Department of Neurosurgery, Huashan Hospital, Shanghai Medical College, Fudan University, Shanghai, China.
Department of Neurosurgery, Tongren Hospital, Shanghai Jiao Tong University School of Medicine, Shanghai, China.
Neurol Sci. 2022 Jul;43(7):4363-4372. doi: 10.1007/s10072-022-05954-8. Epub 2022 Feb 24.
To develop and validate a radiomic prediction model using initial noncontrast computed tomography (CT) at admission to predict in-hospital mortality in patients with traumatic brain injury (TBI).

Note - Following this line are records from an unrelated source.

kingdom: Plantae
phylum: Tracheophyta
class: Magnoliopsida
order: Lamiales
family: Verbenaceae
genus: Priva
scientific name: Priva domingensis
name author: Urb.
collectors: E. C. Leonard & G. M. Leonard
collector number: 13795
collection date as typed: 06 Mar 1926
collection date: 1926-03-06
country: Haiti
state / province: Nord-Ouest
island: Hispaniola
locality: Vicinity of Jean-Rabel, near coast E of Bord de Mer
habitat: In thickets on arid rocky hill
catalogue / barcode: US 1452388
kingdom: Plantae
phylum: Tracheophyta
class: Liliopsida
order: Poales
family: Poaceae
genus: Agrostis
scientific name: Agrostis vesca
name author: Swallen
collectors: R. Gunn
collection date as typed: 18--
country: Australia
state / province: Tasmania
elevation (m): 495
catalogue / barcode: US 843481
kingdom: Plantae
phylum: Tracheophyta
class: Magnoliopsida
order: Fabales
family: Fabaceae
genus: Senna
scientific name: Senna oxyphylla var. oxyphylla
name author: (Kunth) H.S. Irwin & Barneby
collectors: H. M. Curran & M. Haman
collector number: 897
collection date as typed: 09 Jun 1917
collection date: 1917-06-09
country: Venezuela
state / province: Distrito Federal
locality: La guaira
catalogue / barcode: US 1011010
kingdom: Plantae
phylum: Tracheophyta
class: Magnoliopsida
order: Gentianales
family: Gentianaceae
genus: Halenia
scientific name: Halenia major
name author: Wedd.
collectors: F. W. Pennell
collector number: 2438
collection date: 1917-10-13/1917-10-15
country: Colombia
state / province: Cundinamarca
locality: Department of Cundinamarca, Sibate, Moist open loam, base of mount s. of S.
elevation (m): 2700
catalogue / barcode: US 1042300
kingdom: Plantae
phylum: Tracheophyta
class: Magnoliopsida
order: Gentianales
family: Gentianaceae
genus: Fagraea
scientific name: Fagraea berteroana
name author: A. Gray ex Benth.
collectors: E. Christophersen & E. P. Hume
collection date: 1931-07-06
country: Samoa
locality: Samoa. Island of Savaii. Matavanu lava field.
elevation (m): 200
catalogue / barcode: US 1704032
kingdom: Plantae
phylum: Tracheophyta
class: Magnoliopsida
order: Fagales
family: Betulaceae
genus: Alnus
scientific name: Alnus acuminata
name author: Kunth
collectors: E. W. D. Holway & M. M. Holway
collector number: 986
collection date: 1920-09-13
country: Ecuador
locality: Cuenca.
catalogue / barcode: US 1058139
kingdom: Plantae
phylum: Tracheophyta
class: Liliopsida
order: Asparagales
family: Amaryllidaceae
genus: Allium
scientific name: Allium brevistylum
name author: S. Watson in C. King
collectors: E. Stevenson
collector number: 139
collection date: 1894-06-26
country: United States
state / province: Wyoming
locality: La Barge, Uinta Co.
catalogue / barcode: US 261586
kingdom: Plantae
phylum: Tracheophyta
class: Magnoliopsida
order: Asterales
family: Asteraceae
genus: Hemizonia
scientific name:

A total of 379 TBI patients from three cohorts were categorized into training, internal validation, and external validation sets. After filtering the unstable features with the minimum redundancy maximum relevance approach, the CT-based radiomics signature was selected by using the least absolute shrinkage and selection operator (LASSO) approach. A personalized predictive nomogram incorporating the radiomic signature and clinical features was developed using a multivariate logistic model to predict in-hospital mortality in patients with TBI. The calibration, discrimination, and clinical usefulness of the radiomics signature and nomogram were evaluated.
The radiomic signature consisting of 12 features had areas under the curve (AUCs) of 0.734, 0.716, and 0.706 in the prediction of in-hospital mortality in the internal and two external validation cohorts. The personalized predictive nomogram integrating the radiomic and clinical features demonstrated significant calibration and discrimination with AUCs of 0.843, 0.811, and 0.834 in the internal and two external validation cohorts. Based on decision curve analysis (DCA), both the radiomic features and nomogram were found to be clinically significant and useful.
This predictive nomogram incorporating the CT-based radiomic signature and clinical features had maximum accuracy and played an optimized role in the early prediction of in-hospital mortality. The results of this study provide vital insights for the early warning of death in TBI patients.
利用入院时的初始非对比计算机断层扫描(CT)开发和验证一种放射组学预测模型,以预测创伤性脑损伤(TBI)患者的院内死亡率。
将来自三个队列的 379 名 TBI 患者分为训练集、内部验证集和外部验证集。使用最小冗余最大相关性方法过滤不稳定特征后,使用最小绝对值收缩和选择算子(LASSO)方法选择基于 CT 的放射组学特征。使用多变量逻辑模型结合放射组学特征和临床特征开发个性化预测列线图,以预测 TBI 患者的院内死亡率。评估放射组学特征和列线图的校准、判别和临床实用性。
由 12 个特征组成的放射组学特征在内部和两个外部验证队列中预测院内死亡率的曲线下面积(AUC)分别为 0.734、0.716 和 0.706。整合放射组学和临床特征的个性化预测列线图在内部和两个外部验证队列中具有显著的校准和判别能力,AUC 分别为 0.843、0.811 和 0.834。基于决策曲线分析(DCA),放射组学特征和列线图均具有临床意义和实用性。
该列线图结合基于 CT 的放射组学特征和临床特征,具有最高的准确性,并在早期预测院内死亡率方面发挥了优化作用。本研究结果为 TBI 患者死亡的早期预警提供了重要的见解。